Old Man Runner

                                                                                                                                    by Barbara Donnelly Lane


     She met him at one of those small town barbeques--neighbors milling around the grill amidst thick smells of burnt hamburger and bug spray.  He was hunched in a plastic chair like an old bird perched in its nest, blending into the scenery like lawn furniture. She was quietly munching on a potato chip, watching her son play a game of catch with a football, when he spoke.


     “Did you run in that race?”

     She jumped at the sound of his graveled voice.  She’d forgotten he was sitting next to her; he was so much like a grey statue.  

     “Excuse me?”

     He pointed with his Coke bottle to the faded graphics on the front of her old Peachtree Road Race t-shirt.  The 10K held each year on the Fourth of July is an Atlanta institution. The city sets up sprinklers for the thousands of runners who brave the heat and run through the streets, accepting Krispy Kreme doughnuts and Dixie cups of water and beer from spectators.  

     “Sure,” she smiled, finally comprehending what he was asking.  “I run as much as I can. Mostly local.”

     “I know,” he said.  His eyes were a bleary blue and liver spots dotted his cheeks.           

     “You do?” she was surprised.  She knew she had never met him before, though she assumed he lived in the neighborhood.

     “Oh, yes,” he said, a pink tongue flicking across his thin upper lip.  “I watch you run by my house with that shaggy black dog almost every morning.”

     “You do?” she asked again.  He looked harmless enough with his white socks pulled up past his calves, his skinny thighs pale and exposed in tan shorts, but any man peeping at her from behind window blinds without her knowledge was nerve wracking.  Even if the Peeping Tom was on Social Security.  

     “Your stride is all wrong,” he observed.  “You keep your feet pointed too far out, like a duck.”

     “I do?”  She wasn’t quite sure how to react to his unsolicited assessment.

     “You’ll never go fast that way.  I used to coach track, you know.  In my second career.”

     “You did?” 

        She was beginning to sound to herself like a skipping record, only letting two words out at a time. 

     “Oh, yes.  I was a runner.

     “That so?” She stared skeptically at his sagging body, his legs as thin as a chicken’s.

     He nodded proudly, and something about his expression looked suddenly familiar to her.  Age dropped away from his spirit, and she knew in that instant that he was thinking about great distances conquered, races run in the past as he fingered the buttons on his white shirt.  She tried to imagine him, age gone, handsome and young.   

      “Do you still run?” she asked.

     “Only in my mind.”  He glanced disdainfully at a brown cane.
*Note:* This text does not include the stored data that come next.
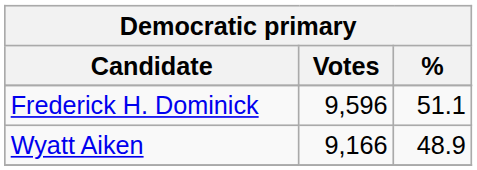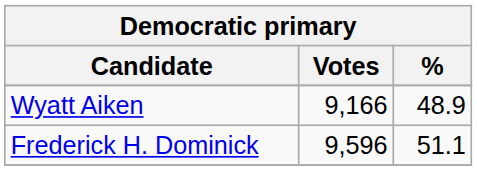rows swapped: Frederick H. Dominick <-> Wyatt Aiken
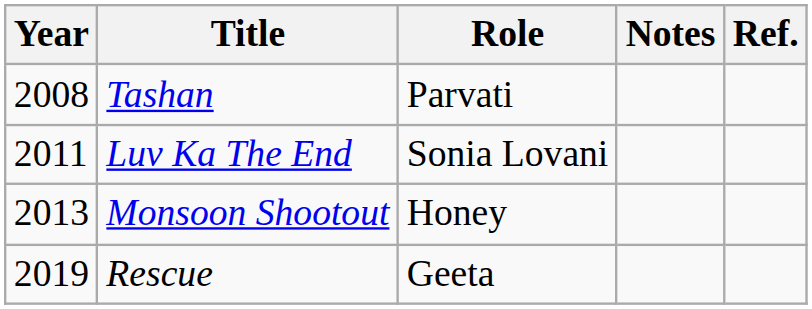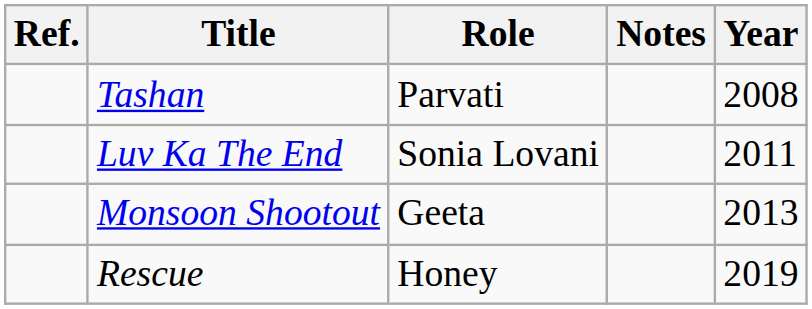columns swapped: Year <-> Ref.
Monsoon Shootout | Role: Honey -> Geeta
Rescue | Role: Geeta -> Honey
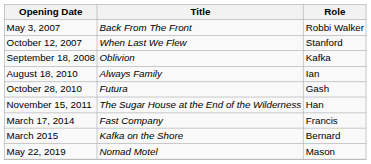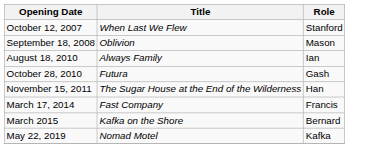- row: May 3, 2007 | Back From The Front | Robbi Walker
September 18, 2008 | Role: Kafka -> Mason
May 22, 2019 | Role: Mason -> Kafka
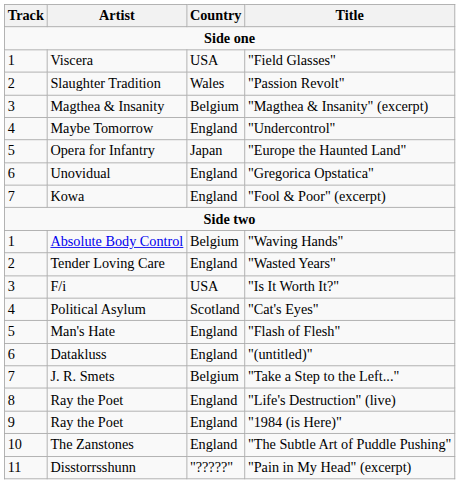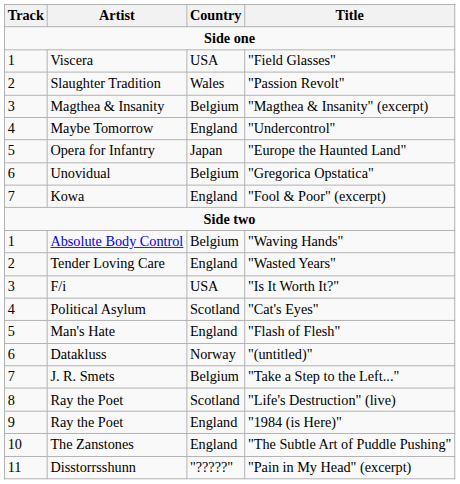"Gregorica Opstatica" | Country: England -> Belgium
"(untitled)" | Country: England -> Norway
"Life's Destruction" (live) | Country: England -> Scotland
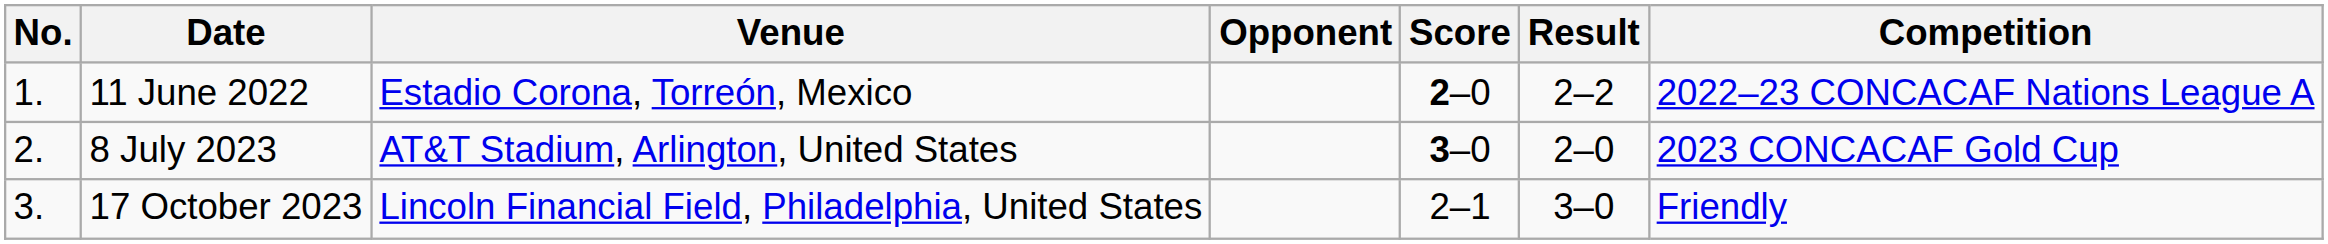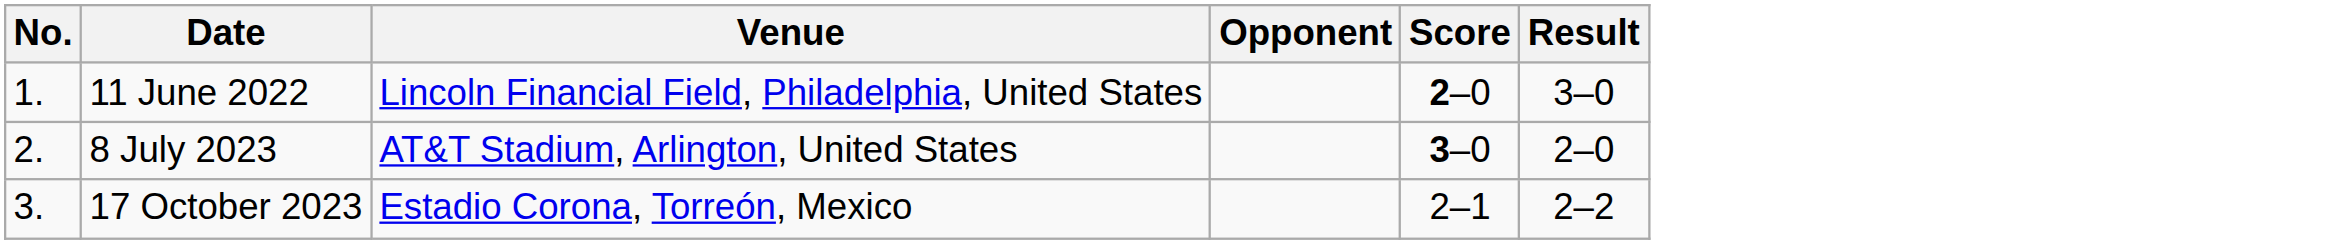- column: Competition | 2022–23 CONCACAF Nations League A | 2023 CONCACAF Gold Cup | Friendly
11 June 2022 | Venue: Estadio Corona, Torreón, Mexico -> Lincoln Financial Field, Philadelphia, United States
11 June 2022 | Result: 2–2 -> 3–0
17 October 2023 | Venue: Lincoln Financial Field, Philadelphia, United States -> Estadio Corona, Torreón, Mexico
17 October 2023 | Result: 3–0 -> 2–2
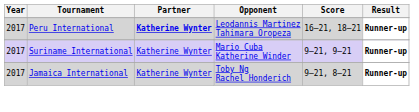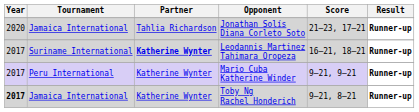+ row: 2020 | Jamaica International | Tahlia Richardson | Jonathan Solís Diana Corleto Soto | 21–23, 17–21 | Runner-up
Leodannis Martinez Tahimara Oropeza | Tournament: Peru International -> Suriname International
Mario Cuba Katherine Winder | Tournament: Suriname International -> Peru International
Toby Ng Rachel Honderich | Year: normal -> bold
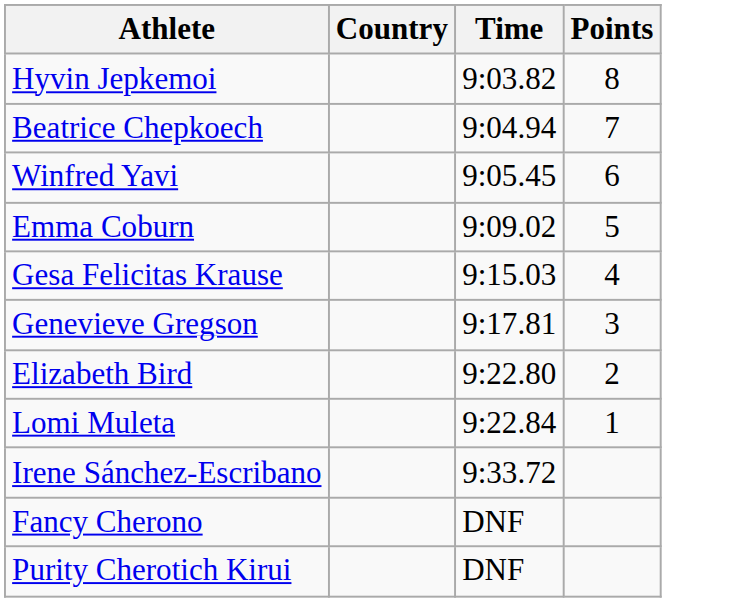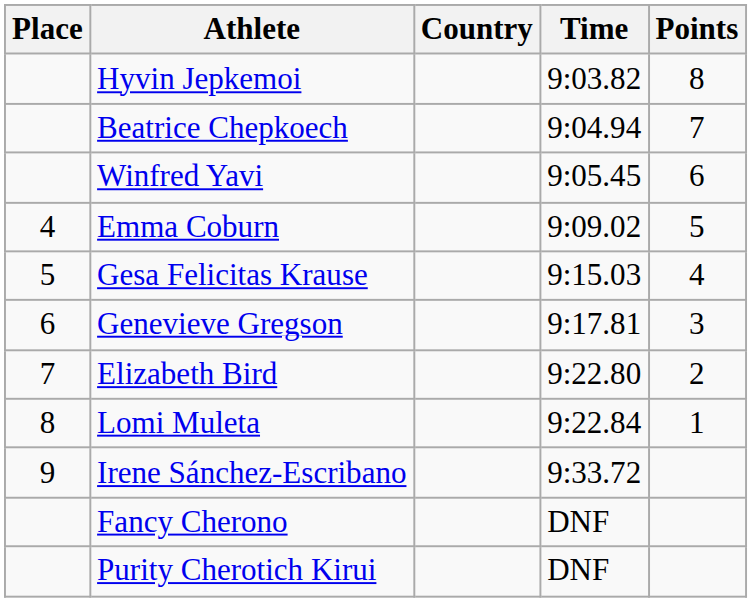+ column: Place | 4 | 5 | 6 | 7 | 8 | 9
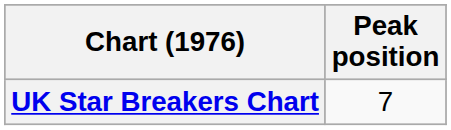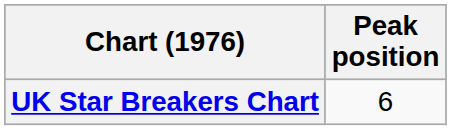UK Star Breakers Chart | Peak position: 7 -> 6
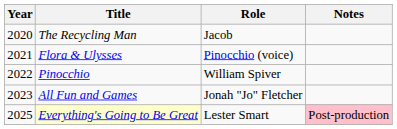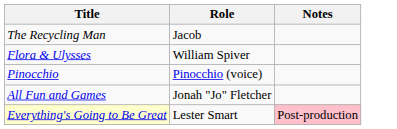- column: Year | 2020 | 2021 | 2022 | 2023 | 2025
Flora & Ulysses | Role: Pinocchio (voice) -> William Spiver
Pinocchio | Role: William Spiver -> Pinocchio (voice)
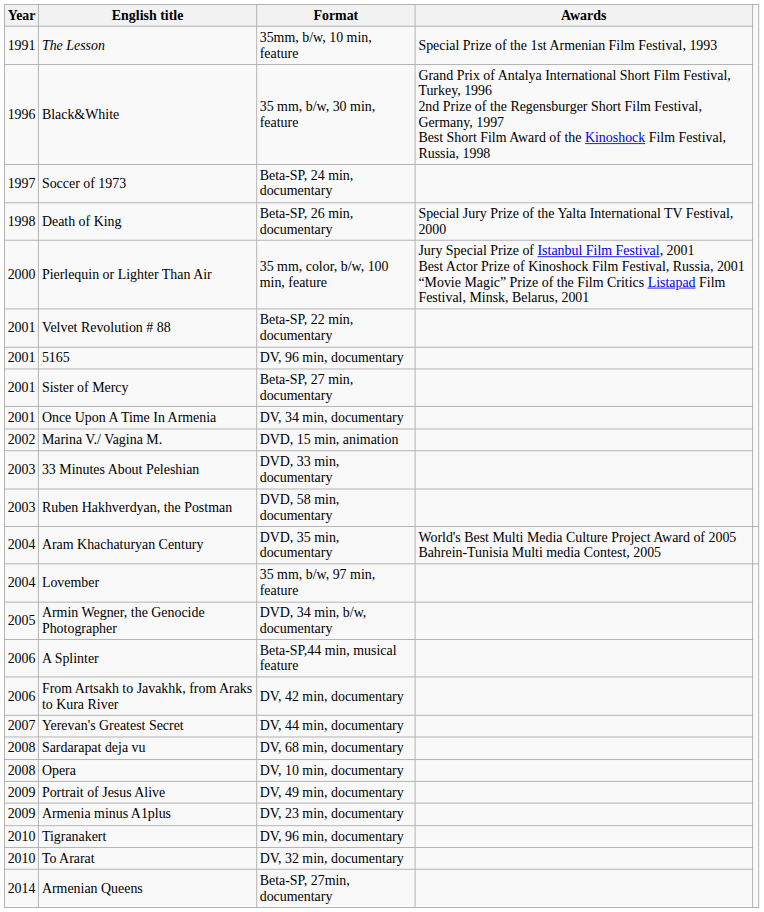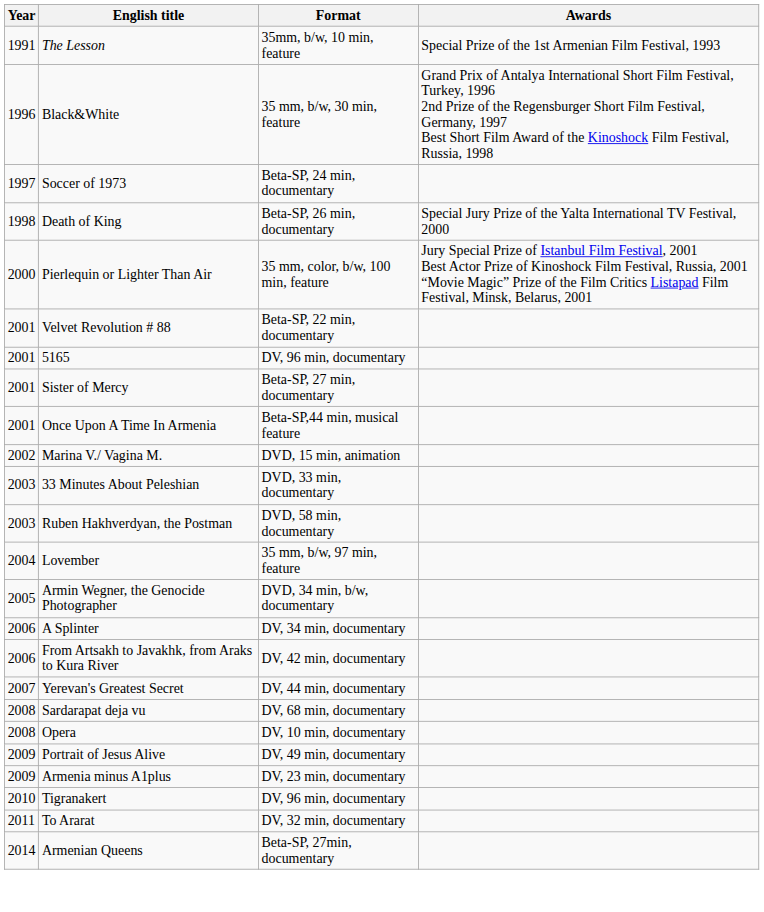Once Upon A Time In Armenia | Format: DV, 34 min, documentary -> Beta-SP,44 min, musical feature
- row: 2004 | Aram Khachaturyan Century | DVD, 35 min, documentary | World's Best Multi Media Culture Project Award of 2005 Bahrein-Tunisia Multi media Contest, 2005
A Splinter | Format: Beta-SP,44 min, musical feature -> DV, 34 min, documentary
To Ararat | Year: 2010 -> 2011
She had not noticed it lying like a petrified snake beside his feet in the grass.

      “Bad hip.  Now I swim.”

     “Swimming is fun,” she said, but he gave her a reproachful look that made them both smirk.  She knew from experience how a runner got addicted to the slap of feet against concrete, the strain needed to push up a hard hill.  She wondered if swimmers could even sweat, if there would be any satisfaction at all for her in the water, flopping around like a fish.

     “Well, I’ll run for the both of us then,” she volunteered, lifting her Coke to toast him.

     “Not unless you fix your form, you won’t,” he protested. She laughed when he winked at her, the old man runner. Their thoughts and spirits were running comfortably close together now they’d found themselves standing still on common ground.